To begin, we will generate data according to the causal graph shown above, allowing us to explore these relationships systematically.

import numpy as np
import pandas as pd
import matplotlib.pyplot as plt
%matplotlib inline
import seaborn as sns

# Setting a random seed for reproducibility
np.random.seed(42)

# Generating synthetic data
n = 100000
temperatures = np.random.normal(20, 5, n)  # average temperature in Celsius
electricity_load = 0.2 * (temperatures - 20)**2 + 70 + np.random.normal(0, 5, n)  # Quadratic relationship for U-shape
ice_cream_sales = 5* temperatures + np.random.normal(0, 20, n)  # also influenced by temperature

# Creating a DataFrame
data = pd.DataFrame({'Temperature': temperatures, 'Electricity Load': electricity_load, 'Ice Cream Sales': ice_cream_sales})

data.head()
Intel MKL WARNING: Support of Intel(R) Streaming SIMD Extensions 4.2 (Intel(R) SSE4.2) enabled only processors has been deprecated. Intel oneAPI Math Kernel Library 2025.0 will require Intel(R) Advanced Vector Extensions (Intel(R) AVX) instructions.
Intel MKL WARNING: Support of Intel(R) Streaming SIMD Extensions 4.2 (Intel(R) SSE4.2) enabled only processors has been deprecated. Intel oneAPI Math Kernel Library 2025.0 will require Intel(R) Advanced Vector Extensions (Intel(R) AVX) instructions.
Temperature Electricity Load Ice Cream Sales
0 22.483571 76.386598 143.654668
1 19.308678 64.318811 94.658826
2 23.238443 74.974688 89.601501
3 27.615149 78.501907 110.302984
4 18.829233 68.637125 87.293150

Next, we will generate pairwise correlation plots to examine the relationships and dependencies between the variables. These plots will help us visually identify how the variables are related to each other and reveal any potential patterns or associations. By analysing these plots, we can begin to gain insights into the structure of the data, which will inform further exploration of possible causal links.

# Setting up the plots
fig, axes = plt.subplots(1, 3, figsize=(18, 5))
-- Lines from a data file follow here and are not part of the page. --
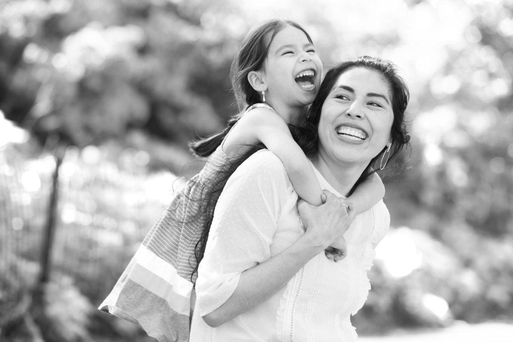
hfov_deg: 10.3
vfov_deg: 6.9
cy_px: 171
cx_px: 256
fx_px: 2851
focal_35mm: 200
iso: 500
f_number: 4.5
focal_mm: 200
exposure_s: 1/400
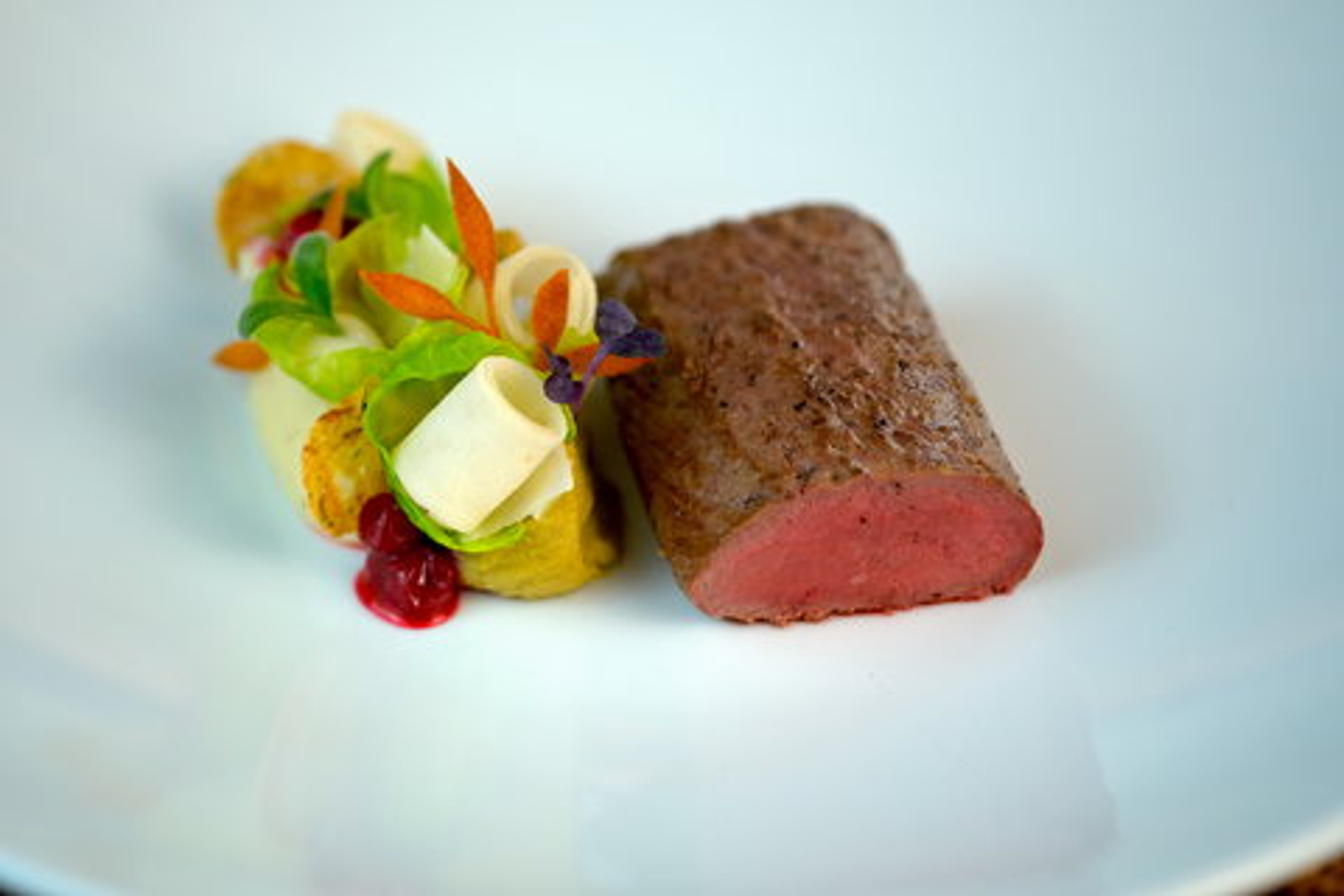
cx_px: 672
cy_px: 448
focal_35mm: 90
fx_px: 3360
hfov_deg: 22.6
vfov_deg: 15.2
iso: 160
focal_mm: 60
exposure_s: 1/180
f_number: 2.4
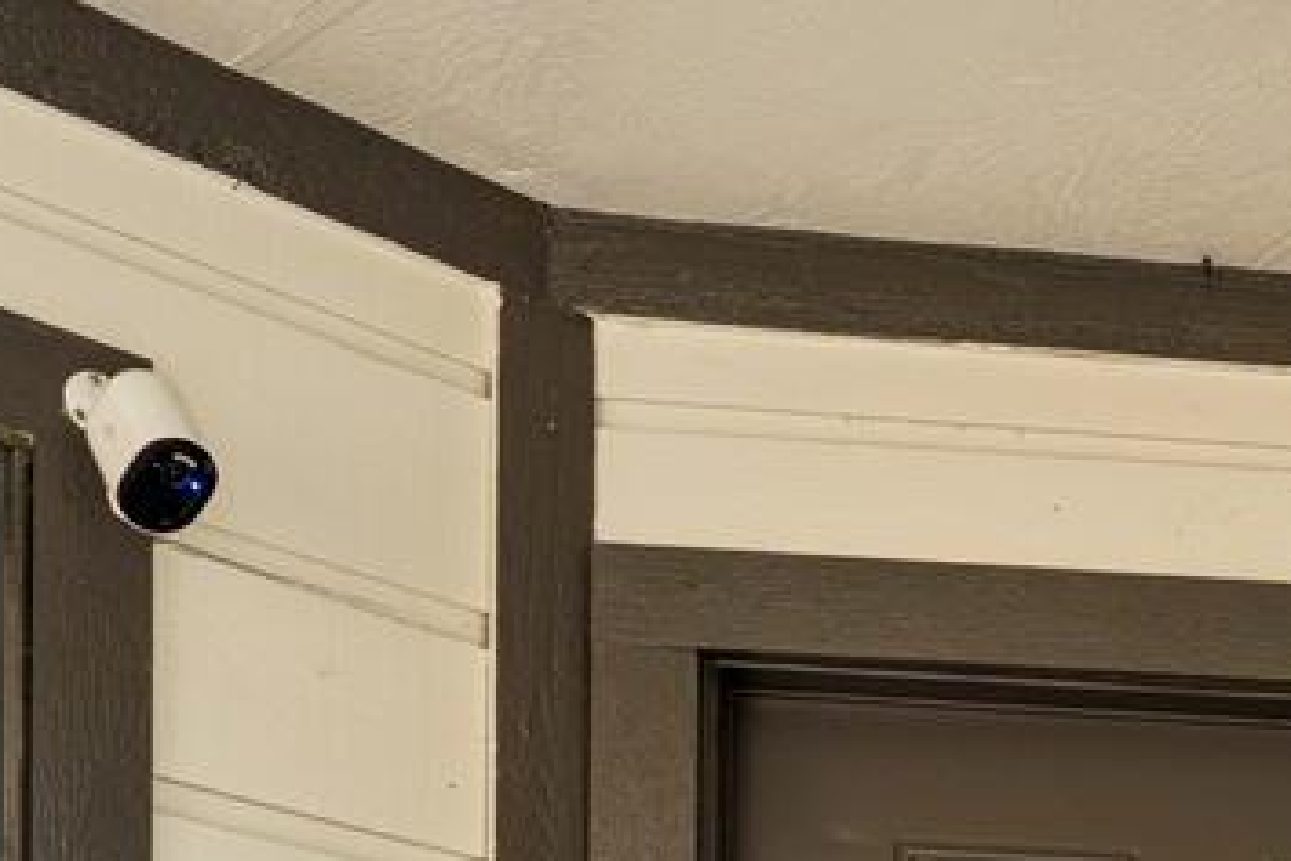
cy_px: 1789
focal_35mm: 81
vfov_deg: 13.9
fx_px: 2905
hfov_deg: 22.1
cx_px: 1754
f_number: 8
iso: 100
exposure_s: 1/15
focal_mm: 14
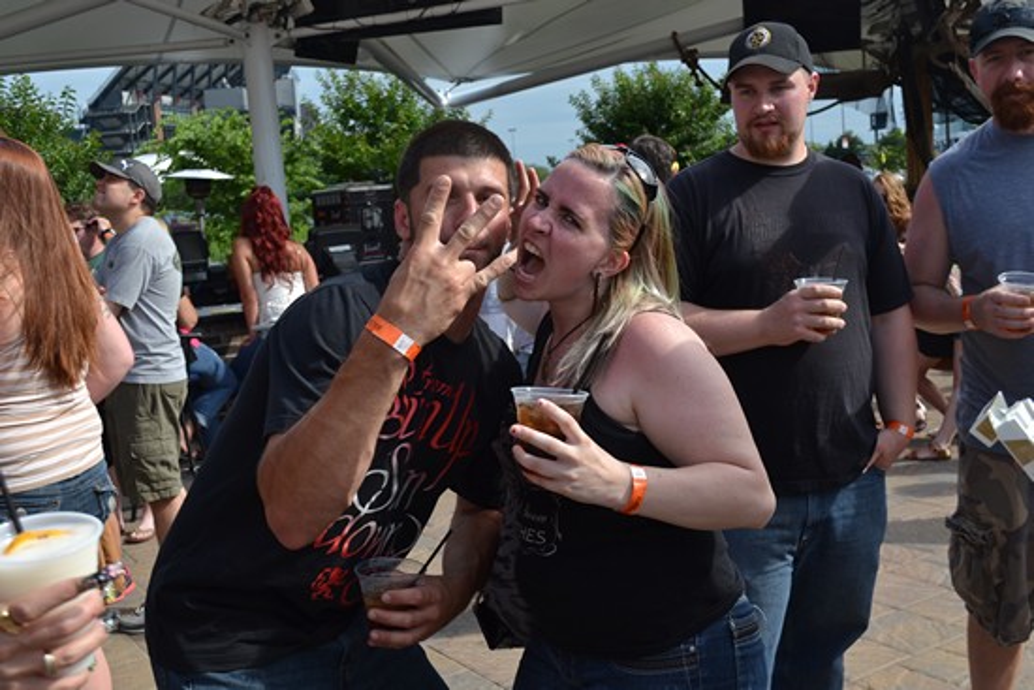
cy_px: 345
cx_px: 517
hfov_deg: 49.5
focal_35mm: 39
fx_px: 1120
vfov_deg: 34.2
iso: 110
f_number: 5.6
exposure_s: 1/125
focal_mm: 26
# Temperature vs Electricity Load with hexbin plot
hb1 = axes[0].hexbin(data['Temperature'], data['Electricity Load'], gridsize=50, cmap='Blues', bins='log')
axes[0].set_title('Temperature vs Electricity Load')
axes[0].set_xlabel('Temperature (°C)')
axes[0].set_ylabel('Electricity Load (MW)')
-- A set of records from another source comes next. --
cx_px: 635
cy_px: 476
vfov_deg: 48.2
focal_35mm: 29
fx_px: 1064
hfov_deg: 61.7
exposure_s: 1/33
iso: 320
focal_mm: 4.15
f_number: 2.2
# Temperature vs Ice Cream Sales with hexbin plot
hb2 = axes[1].hexbin(data['Temperature'], data['Ice Cream Sales'], gridsize=50, cmap='Blues', bins='log')
axes[1].set_title('Temperature vs Ice Cream Sales')
axes[1].set_xlabel('Temperature (°C)')
axes[1].set_ylabel('Ice Cream Sales (GBP)')
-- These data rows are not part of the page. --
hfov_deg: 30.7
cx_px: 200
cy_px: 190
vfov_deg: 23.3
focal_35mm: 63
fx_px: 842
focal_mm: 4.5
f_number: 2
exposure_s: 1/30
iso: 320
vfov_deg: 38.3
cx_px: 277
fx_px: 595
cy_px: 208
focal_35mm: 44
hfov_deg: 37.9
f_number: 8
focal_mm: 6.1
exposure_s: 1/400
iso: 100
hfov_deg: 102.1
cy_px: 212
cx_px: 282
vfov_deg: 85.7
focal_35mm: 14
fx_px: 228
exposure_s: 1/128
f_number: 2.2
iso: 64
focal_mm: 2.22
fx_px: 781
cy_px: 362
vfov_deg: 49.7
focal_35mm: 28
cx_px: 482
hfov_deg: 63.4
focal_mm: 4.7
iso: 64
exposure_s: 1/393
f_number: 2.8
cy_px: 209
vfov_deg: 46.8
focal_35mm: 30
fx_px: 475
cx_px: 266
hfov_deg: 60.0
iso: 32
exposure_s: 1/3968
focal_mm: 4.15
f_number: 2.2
# Electricity Load vs Ice Cream Sales with hexbin plot
hb3 = axes[2].hexbin(data['Electricity Load'], data['Ice Cream Sales'], gridsize=50, cmap='Blues', bins='log')
axes[2].set_title('Electricity Load vs Ice Cream Sales')
axes[2].set_xlabel('Electricity Load (MW)')
axes[2].set_ylabel('Ice Cream Sales (GBP)')

plt.show()
../_images/88879234af93f81d3d78f33079dee7c4fd0f9431cd54459342de2c01c338a4f7.png

By examining the first two subplots, we observe the true relationships: a U-shaped correlation between temperature and electricity load, and a linear correlation between temperature and ice cream sales. These patterns are consistent with the underlying causal structure, where temperature directly influences both electricity demand and ice cream consumption. However, the third subplot reveals a potential pitfall in data analysis. Here, we observe a correlation between electricity load and ice cream sales, but this relationship is actually a spurious correlation. Although the variables appear to be related, they are, in fact, unrelated and the observed pattern is merely a coincidental association due to a common underlying factor, namely temperature. This highlights a crucial issue in data analysis: the temptation to infer causality from correlation, even when the correlation is spurious. The underlying mechanisms that generate these correlations are often more complex, and without a clear understanding of the causal structure, it is easy to misinterpret such associations. This phenomenon of spurious correlations and the methods to address it will be explored in more detail in the following chapters, where we will discuss the flow of causation and association within causal graphs.